(Document extract Opens)

Wildbuzz: Hawk in a hen harem
Pugnacious roosters seem to look for a “pangaa”, rarely swerving from the path of confrontation even though the perceived adversary may be a giant-like human. Those who know the jungles will draw comparison to the massive, loner, irascible wild boar who will not hesitate to charge at a human or cross swords with even the tiger. Hence, the salience of roosters to the ‘kill or be killed’ outlawed cock-fight betting.
*For those of us familiar with rural life and backyard poultry, the odd rooster of particular breeds and known for combative qualities could cross our path with a vengeance. It will lunge repeatedly at its adversary by deploying not its beak but formidable legs, claws and spurs. Pugnacious roosters seem to look for a “pangaa”, rarely swerving from the path of confrontation even though the perceived adversary may be a giant-like human. Those who know the jungles will draw comparison to the massive, loner, irascible wild boar who will not hesitate to charge at a human or cross swords with even the tiger. Hence, the salience of roosters to the ‘kill or be killed’ outlawed cock-fight betting.

(Document extract Closes)
(Information supplied Opens)

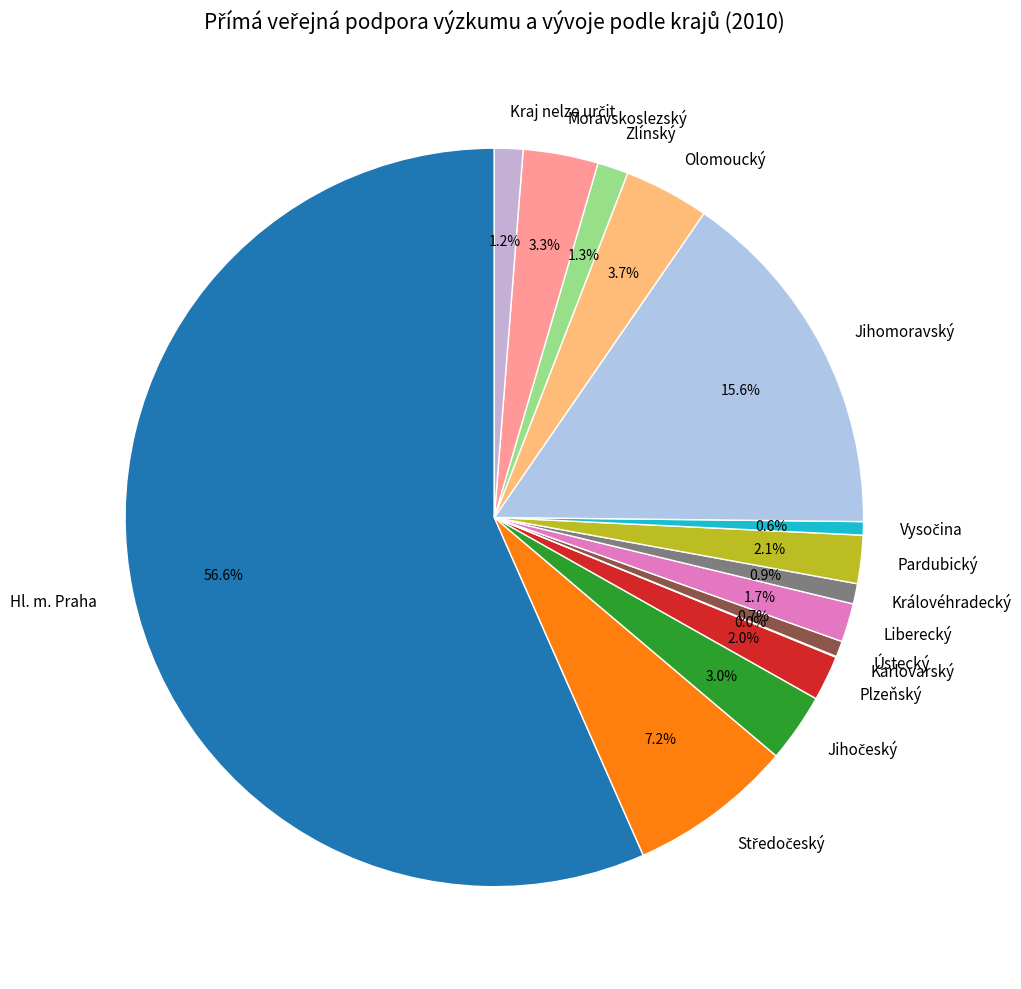

Which slice is the largest?

Hl. m. Praha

(Information supplied Closes)

(What to work on)
1) Which body parts does the Wildbuzz piece on roosters say a combative rooster uses when it lunges at an adversary?
2) In the Wildbuzz piece on roosters, which animal is the wild boar said to be willing to cross swords with?
3) Resume the Wildbuzz piece on roosters from its last sentence.

(Solved problems)
1) Legs, claws and spurs

2) The tiger

3)
A fox in a chicken coop implies one-sided plunder but a hawk in a hen harem could result in quite the opposite! Evidence of the rooster’s combat proficiency comes also from videos that showcase their propensities to take on hawks/falcons marauding on backyard poultry. Vigilant roosters keep an eye on the sky and let out a peculiar cluck sending hens diving for the proverbial bunker. Soon enough, a raptor dives in from the sky like a strafing aircraft.
Shasta Schlitt of Kansas, US, posted a video of her rooster named ‘Jay’ relentlessly taking on a Cooper’s hawk. The hawk, equally pugnacious in his attacks on Jay’s harem of hens. Whenever that hawk came down upon a hen, the rooster would rush to her defence. The undeterred hawk went the third time for a white hen but this time the rooster pinned down the marauder and killed it with brutal ‘panjaas’. The hawk, being young and inexperienced, had been far too aggressive in taking on Jay, three times its size. Jay survived with puncture wounds from the hawk’s talons. The famed hunter had become the hunted.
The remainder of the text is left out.